**Document text**
● ● ● ● ● ● ●
The nickel industry in Cuba today is now capable of producing over 50 thousand tons of this non-ferrous metal, according to the average of recent years, confirmed a director of the Ministry of Energy and Mines (Minem) .
Such a productive level will be reached with the current production capacities of factories and despite the pandemic scenario that characterizes 2020, general director of Mining of (Minem), Juan Ruiz, said in an interview with Prensa Latina.
The manager exemplified that the Comandante Pedro Sotto Alba factory -Moa Nickel S.A., a joint venture with Canadian firm Sherritt International-, is overcompliant with its production plans and in turn compensates for the limitations of the socialist state-owned company Comandante Ernesto Che Guevara, currently in process of capitalization.
Located in Moa, in the eastern province of Holguín, these industries have a mining concession (authorized plot) that at the current rate allows them to extract and export nickel for 17 or 20 years, according to the National Office of Mineral Resources (ONRM).
However, the nickel industry as a whole has other mining concessions already granted in Moa, Mayarí, Camagüey and Pinar del Río that ensure the production of Cuban nickel and cobalt for over 50 years, Ruiz remarked and added that these data are included in the national balance of reserves and resources of the ONRM.
Together with other non-concessional resources, which place the island among the countries with the largest nickel and cobalt reserves, in fifth and third place respectively.
Cuba also has other deposits of the metallic mineral. Seventy kilometers from Moa, in Mayarí, there are 300 million tons of the resource. Therefore, when the minerals of Moa are exhausted, those of Mayarí can be used, he said.
In San Felipe, Camagüey, there are also other deposits with resources estimated at 306 million tons of lateritic mineral, he said and added that in the future minerals can be transferred from other regions of Cuba to the factories located in Moa or make a new investment, this question listed in the nickel industry portfolio of opportunities.
Another equally important reserve is located in Cajálbana, La Palma municipality, in the western province of Pinar del Río, for which an international economic association was recently created with the aim of evaluating the feasibility of this deposit that contains more than 51 million tons of the mineral.
● ● ● ● ● ● ●
**Data shown**
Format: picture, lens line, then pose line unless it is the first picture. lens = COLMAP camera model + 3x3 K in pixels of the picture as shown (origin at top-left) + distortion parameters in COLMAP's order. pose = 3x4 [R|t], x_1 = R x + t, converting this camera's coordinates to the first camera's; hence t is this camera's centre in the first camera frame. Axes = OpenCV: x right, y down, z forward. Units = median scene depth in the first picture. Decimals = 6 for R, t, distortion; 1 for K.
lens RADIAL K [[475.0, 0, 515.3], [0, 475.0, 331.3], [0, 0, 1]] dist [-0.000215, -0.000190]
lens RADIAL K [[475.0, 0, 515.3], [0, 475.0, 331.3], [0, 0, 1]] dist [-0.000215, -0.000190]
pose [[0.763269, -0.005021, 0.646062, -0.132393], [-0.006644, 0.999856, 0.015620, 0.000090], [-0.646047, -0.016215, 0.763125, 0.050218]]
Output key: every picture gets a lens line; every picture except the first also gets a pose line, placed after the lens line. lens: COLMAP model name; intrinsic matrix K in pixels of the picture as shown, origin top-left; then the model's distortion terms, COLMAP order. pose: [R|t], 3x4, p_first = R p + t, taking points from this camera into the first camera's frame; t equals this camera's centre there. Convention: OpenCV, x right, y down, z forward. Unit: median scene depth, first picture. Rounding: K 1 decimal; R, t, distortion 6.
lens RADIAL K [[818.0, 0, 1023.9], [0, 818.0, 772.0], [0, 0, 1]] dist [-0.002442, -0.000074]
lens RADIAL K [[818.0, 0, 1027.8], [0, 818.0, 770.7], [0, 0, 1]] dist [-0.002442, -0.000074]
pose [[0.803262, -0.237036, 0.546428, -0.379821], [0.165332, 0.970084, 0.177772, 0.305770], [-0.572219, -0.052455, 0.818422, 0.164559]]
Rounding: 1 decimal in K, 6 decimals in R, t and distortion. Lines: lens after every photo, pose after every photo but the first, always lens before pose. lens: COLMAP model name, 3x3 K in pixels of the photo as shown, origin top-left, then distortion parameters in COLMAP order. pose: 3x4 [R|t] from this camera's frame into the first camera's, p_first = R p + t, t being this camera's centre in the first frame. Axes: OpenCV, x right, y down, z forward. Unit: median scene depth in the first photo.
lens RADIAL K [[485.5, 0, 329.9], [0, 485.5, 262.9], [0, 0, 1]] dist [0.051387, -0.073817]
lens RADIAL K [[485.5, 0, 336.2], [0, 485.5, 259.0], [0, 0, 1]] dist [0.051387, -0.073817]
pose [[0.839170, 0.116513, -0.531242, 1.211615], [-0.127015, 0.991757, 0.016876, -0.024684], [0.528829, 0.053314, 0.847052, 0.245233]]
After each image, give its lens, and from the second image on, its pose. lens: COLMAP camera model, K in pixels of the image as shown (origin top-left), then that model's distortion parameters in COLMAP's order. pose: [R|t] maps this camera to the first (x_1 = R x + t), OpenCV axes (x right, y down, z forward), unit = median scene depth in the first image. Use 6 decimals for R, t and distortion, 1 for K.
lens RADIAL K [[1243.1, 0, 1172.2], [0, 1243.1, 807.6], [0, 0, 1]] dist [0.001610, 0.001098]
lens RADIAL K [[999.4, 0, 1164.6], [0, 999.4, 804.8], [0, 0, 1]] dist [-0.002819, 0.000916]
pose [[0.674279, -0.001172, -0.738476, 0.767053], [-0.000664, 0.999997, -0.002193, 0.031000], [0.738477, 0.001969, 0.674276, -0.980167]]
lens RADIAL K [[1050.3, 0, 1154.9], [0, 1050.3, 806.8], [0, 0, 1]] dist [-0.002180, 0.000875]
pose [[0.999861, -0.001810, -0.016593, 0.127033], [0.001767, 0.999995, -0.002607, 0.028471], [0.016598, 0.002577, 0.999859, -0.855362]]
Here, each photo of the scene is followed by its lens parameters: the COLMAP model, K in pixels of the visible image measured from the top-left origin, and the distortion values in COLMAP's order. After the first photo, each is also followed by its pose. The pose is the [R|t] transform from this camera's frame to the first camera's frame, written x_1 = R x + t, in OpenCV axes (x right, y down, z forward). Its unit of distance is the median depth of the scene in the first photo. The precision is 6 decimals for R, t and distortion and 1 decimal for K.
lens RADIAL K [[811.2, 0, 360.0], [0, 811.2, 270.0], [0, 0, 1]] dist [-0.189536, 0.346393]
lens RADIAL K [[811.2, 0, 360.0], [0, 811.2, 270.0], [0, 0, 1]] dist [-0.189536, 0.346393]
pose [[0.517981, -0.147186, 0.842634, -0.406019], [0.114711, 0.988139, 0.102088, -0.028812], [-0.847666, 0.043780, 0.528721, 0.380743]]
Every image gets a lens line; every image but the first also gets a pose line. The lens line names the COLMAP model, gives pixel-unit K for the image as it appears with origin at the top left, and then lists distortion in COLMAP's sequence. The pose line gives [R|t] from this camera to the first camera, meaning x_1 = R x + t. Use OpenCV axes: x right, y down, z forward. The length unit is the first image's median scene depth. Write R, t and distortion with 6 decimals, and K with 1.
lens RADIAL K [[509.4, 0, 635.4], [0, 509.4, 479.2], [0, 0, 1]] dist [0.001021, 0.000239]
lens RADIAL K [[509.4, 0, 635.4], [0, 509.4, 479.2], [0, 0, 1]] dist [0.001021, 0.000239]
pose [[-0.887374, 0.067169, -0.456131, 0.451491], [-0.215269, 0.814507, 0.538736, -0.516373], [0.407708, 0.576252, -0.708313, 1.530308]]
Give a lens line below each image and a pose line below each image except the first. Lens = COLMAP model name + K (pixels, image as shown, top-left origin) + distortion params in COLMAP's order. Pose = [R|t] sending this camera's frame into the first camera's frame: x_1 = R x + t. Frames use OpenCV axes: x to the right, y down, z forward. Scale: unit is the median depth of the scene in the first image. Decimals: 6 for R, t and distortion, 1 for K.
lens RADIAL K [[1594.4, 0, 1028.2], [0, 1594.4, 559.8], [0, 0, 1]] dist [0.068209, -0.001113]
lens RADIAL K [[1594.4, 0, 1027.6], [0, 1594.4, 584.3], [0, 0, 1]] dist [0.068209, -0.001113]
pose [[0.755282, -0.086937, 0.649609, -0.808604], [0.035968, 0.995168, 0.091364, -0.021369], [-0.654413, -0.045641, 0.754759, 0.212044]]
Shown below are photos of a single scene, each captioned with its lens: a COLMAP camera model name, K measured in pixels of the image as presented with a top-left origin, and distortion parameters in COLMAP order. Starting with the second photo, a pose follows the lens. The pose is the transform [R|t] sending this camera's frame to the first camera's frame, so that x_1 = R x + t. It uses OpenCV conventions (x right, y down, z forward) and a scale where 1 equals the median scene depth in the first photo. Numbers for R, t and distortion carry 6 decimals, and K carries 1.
● ● ● ● ● ● ●
**Required work**
**1)** Quote everything in the article on Cuba's nickel industry from "Together with other" down to "portfolio of opportunities.".
**2)** Write what comes next in the article on Cuba's nickel industry, starting after its last sentence.
The material comes from a different source than the article on Cuba's nickel industry.

**Answers to the tasks**
**1)**
Together with other non-concessional resources, which place the island among the countries with the largest nickel and cobalt reserves, in fifth and third place respectively.
Cuba also has other deposits of the metallic mineral. Seventy kilometers from Moa, in Mayarí, there are 300 million tons of the resource. Therefore, when the minerals of Moa are exhausted, those of Mayarí can be used, he said.
In San Felipe, Camagüey, there are also other deposits with resources estimated at 306 million tons of lateritic mineral, he said and added that in the future minerals can be transferred from other regions of Cuba to the factories located in Moa or make a new investment, this question listed in the nickel industry portfolio of opportunities.

**2)**
Ruiz explained that the factories today only extract nickel and cobalt, but since the beginning of nickel production in Cuba, more than 70 years ago, the industry’s wastes are preserved, because they contain 45 percent iron.
This is a raw material for the production of steel that is not consumed due to the lack of adequate technology.
On the other hand, since 1943 the lower part of the already exploited deposits has been conserved, called saprolite, another essential raw material for the production of ferronickel and its use would allow for diversification of Cuban products.
Only in Moa, a ferronickel project can have mineral resources for over 50 years, together with the possibilities for factories to request mining concessions from the ONRM in other areas and extend its life for another 50 years, Ruiz said.
In another order, the manager explained that the Comandante Ernesto Che Guevara factory is in the first year of a capitalization process planned for four, whose schedule is being met despite the difficulties imposed by the Covid-19 pandemic.
The improvement of the infrastructure includes the main equipment of the process plants: dryers, kilns, settlers and tanks, as well as other types of kilns and industrial process machines.
In parallel, a training program for workers is carried out, and quality management systems are reviewed to ensure compliance with the schedules.